**GOAL OF THE EXERCISE:** The reply should consist solely of the lines from the one that holds "7: (524, 88, 1.48)" through the last line of the material, reproduced exactly; no pictures belong in it.

**STORED DATA:**
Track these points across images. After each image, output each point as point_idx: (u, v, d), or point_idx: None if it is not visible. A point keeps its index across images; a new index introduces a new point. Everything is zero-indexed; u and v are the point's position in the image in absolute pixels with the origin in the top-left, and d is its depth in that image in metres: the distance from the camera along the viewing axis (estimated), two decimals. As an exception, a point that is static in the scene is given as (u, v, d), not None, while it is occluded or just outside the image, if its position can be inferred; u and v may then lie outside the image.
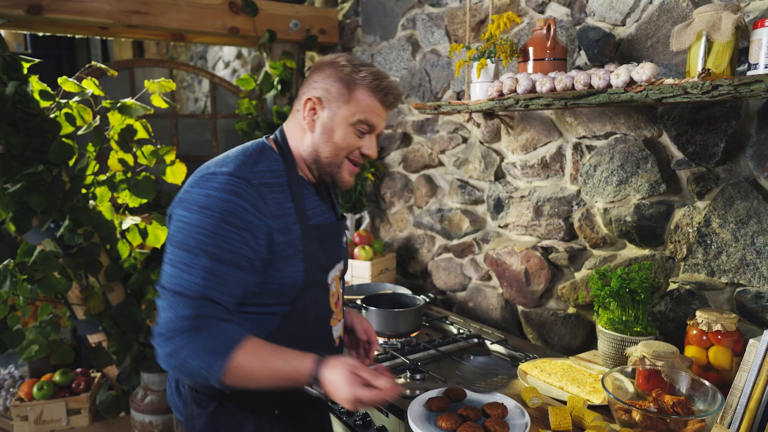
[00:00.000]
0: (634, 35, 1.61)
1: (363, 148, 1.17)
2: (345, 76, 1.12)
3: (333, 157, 1.15)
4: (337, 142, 1.14)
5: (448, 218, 2.36)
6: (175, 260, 1.03)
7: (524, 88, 1.48)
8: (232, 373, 0.99)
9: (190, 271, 1.01)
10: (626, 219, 1.66)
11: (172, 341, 0.99)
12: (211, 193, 1.04)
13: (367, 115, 1.14)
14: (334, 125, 1.13)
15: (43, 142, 2.26)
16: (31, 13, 2.25)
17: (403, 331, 1.77)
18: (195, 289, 1.01)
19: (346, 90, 1.12)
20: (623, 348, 1.48)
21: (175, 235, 1.04)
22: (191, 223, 1.03)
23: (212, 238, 1.02)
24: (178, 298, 1.01)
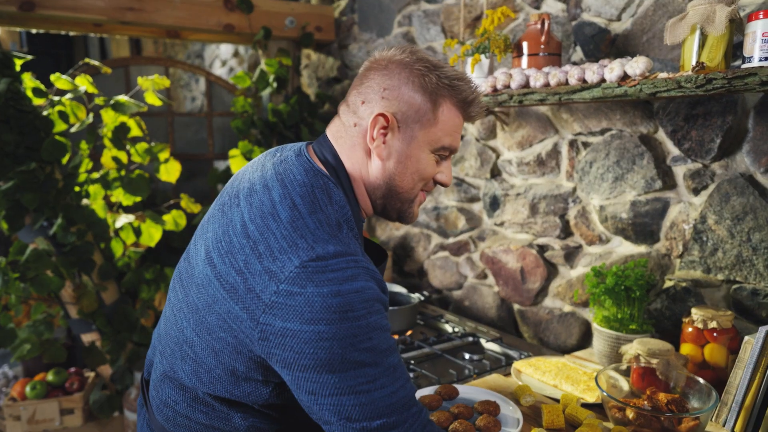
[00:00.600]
0: (630, 30, 1.60)
1: (439, 175, 0.94)
2: (428, 85, 0.86)
3: (410, 191, 0.91)
4: (417, 172, 0.90)
5: (444, 216, 2.35)
6: (343, 389, 0.76)
7: (518, 83, 1.46)
8: None
9: (405, 383, 0.80)
10: (622, 216, 1.64)
11: None
12: (341, 289, 0.77)
13: (452, 138, 0.90)
14: (412, 152, 0.89)
15: (36, 140, 2.24)
16: (23, 10, 2.23)
17: (397, 329, 1.75)
18: (393, 406, 0.78)
19: (431, 105, 0.87)
20: (619, 346, 1.47)
21: (317, 359, 0.76)
22: (336, 337, 0.75)
23: (374, 338, 0.78)
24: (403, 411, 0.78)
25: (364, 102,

**THE ANSWER:**
7: (524, 88, 1.48)
8: (232, 373, 0.99)
9: (190, 271, 1.01)
10: (626, 219, 1.66)
11: (172, 341, 0.99)
12: (211, 193, 1.04)
13: (367, 115, 1.14)
14: (334, 125, 1.13)
15: (43, 142, 2.26)
16: (31, 13, 2.25)
17: (403, 331, 1.77)
18: (195, 289, 1.01)
19: (346, 90, 1.12)
20: (623, 348, 1.48)
21: (175, 235, 1.04)
22: (191, 223, 1.03)
23: (212, 238, 1.02)
24: (178, 298, 1.01)
[00:00.600]
0: (630, 30, 1.60)
1: (439, 175, 0.94)
2: (428, 85, 0.86)
3: (410, 191, 0.91)
4: (417, 172, 0.90)
5: (444, 216, 2.35)
6: (343, 389, 0.76)
7: (518, 83, 1.46)
8: None
9: (405, 383, 0.80)
10: (622, 216, 1.64)
11: None
12: (341, 289, 0.77)
13: (452, 138, 0.90)
14: (412, 152, 0.89)
15: (36, 140, 2.24)
16: (23, 10, 2.23)
17: (397, 329, 1.75)
18: (393, 406, 0.78)
19: (431, 105, 0.87)
20: (619, 346, 1.47)
21: (317, 359, 0.76)
22: (336, 337, 0.75)
23: (374, 338, 0.78)
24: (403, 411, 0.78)
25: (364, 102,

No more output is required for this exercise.